Starting at the first of the entries and ending at the line that contains "ASSESS-5: ASSESS-5 -> ASSESS-0", write those lines out again, substituting "strikethrough" for "underline" and leaving everything else the same.

┌─ Recorded data

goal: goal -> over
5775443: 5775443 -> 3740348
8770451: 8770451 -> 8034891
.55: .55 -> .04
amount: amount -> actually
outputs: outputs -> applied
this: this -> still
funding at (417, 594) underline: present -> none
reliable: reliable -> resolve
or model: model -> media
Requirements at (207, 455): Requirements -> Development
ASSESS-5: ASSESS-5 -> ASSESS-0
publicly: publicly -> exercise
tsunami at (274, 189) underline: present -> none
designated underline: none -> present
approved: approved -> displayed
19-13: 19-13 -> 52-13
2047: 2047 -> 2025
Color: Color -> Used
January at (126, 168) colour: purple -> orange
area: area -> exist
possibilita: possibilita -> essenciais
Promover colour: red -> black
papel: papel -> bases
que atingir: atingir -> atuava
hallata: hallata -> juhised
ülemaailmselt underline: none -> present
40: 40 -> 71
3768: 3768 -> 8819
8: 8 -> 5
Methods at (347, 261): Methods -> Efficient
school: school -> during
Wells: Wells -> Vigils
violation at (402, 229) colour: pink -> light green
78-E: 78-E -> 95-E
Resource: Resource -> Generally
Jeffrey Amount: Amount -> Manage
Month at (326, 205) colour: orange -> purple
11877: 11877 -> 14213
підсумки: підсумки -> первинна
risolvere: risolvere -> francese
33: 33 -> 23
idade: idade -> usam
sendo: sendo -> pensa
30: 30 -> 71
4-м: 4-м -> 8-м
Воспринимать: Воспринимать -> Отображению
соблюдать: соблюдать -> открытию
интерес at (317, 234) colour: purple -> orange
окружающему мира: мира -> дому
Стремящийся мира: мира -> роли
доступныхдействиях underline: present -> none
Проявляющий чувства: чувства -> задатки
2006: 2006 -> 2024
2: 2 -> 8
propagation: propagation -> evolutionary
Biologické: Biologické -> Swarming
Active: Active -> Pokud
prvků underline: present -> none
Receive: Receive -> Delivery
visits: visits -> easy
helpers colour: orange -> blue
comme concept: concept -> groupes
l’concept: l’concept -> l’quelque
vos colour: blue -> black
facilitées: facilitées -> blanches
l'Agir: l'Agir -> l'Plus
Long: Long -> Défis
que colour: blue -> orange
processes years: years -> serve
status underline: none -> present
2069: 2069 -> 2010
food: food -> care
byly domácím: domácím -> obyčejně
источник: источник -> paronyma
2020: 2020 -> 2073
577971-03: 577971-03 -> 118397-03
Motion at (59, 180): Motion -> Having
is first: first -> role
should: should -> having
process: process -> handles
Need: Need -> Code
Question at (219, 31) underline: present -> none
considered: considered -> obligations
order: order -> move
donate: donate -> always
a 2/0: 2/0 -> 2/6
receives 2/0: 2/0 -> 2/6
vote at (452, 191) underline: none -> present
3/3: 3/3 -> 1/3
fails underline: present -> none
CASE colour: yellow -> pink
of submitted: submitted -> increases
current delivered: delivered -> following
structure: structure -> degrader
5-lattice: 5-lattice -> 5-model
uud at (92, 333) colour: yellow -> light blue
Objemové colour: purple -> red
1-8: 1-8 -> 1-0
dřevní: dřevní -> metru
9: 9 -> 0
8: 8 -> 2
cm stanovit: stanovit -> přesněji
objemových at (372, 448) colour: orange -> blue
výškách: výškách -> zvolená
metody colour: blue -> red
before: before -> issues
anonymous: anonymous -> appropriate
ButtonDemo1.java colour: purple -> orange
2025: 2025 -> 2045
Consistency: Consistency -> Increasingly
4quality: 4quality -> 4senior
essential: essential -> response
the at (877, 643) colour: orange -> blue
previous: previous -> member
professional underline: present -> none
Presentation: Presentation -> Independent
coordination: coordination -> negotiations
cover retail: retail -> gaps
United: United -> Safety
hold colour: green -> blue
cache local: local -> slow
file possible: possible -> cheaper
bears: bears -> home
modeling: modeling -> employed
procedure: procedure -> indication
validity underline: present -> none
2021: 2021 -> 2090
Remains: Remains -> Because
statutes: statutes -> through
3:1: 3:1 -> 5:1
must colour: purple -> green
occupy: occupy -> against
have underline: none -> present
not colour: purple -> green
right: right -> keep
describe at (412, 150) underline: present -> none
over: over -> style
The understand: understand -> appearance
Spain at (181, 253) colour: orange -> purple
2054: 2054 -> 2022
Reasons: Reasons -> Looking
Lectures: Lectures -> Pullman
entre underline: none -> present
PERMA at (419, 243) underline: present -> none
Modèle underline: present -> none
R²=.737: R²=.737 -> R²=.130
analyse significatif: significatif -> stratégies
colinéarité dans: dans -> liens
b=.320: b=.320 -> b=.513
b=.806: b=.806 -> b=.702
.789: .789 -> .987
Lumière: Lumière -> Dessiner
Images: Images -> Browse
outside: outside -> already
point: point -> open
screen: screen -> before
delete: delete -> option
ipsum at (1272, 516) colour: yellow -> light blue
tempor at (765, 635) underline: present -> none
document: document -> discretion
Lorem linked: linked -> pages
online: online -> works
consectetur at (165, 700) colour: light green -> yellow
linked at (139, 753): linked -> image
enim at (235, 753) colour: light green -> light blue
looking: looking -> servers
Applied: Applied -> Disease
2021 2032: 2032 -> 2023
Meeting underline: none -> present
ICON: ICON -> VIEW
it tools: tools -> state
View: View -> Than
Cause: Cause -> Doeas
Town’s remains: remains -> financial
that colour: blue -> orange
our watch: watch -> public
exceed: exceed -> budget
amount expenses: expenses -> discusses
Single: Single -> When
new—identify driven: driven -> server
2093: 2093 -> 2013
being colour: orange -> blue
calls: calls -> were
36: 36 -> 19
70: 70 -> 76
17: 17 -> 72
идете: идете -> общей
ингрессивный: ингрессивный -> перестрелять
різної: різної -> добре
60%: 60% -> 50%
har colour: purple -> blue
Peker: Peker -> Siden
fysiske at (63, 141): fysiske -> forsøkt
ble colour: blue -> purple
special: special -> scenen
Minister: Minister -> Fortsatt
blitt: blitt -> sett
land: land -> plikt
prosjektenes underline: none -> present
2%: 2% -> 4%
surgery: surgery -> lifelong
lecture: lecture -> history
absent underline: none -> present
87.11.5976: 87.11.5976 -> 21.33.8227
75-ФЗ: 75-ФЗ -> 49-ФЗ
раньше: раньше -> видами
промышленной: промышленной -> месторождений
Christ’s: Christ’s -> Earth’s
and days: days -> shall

└─

*Written answer*
goal: goal -> over
5775443: 5775443 -> 3740348
8770451: 8770451 -> 8034891
.55: .55 -> .04
amount: amount -> actually
outputs: outputs -> applied
this: this -> still
funding at (417, 594) strikethrough: present -> none
reliable: reliable -> resolve
or model: model -> media
Requirements at (207, 455): Requirements -> Development
ASSESS-5: ASSESS-5 -> ASSESS-0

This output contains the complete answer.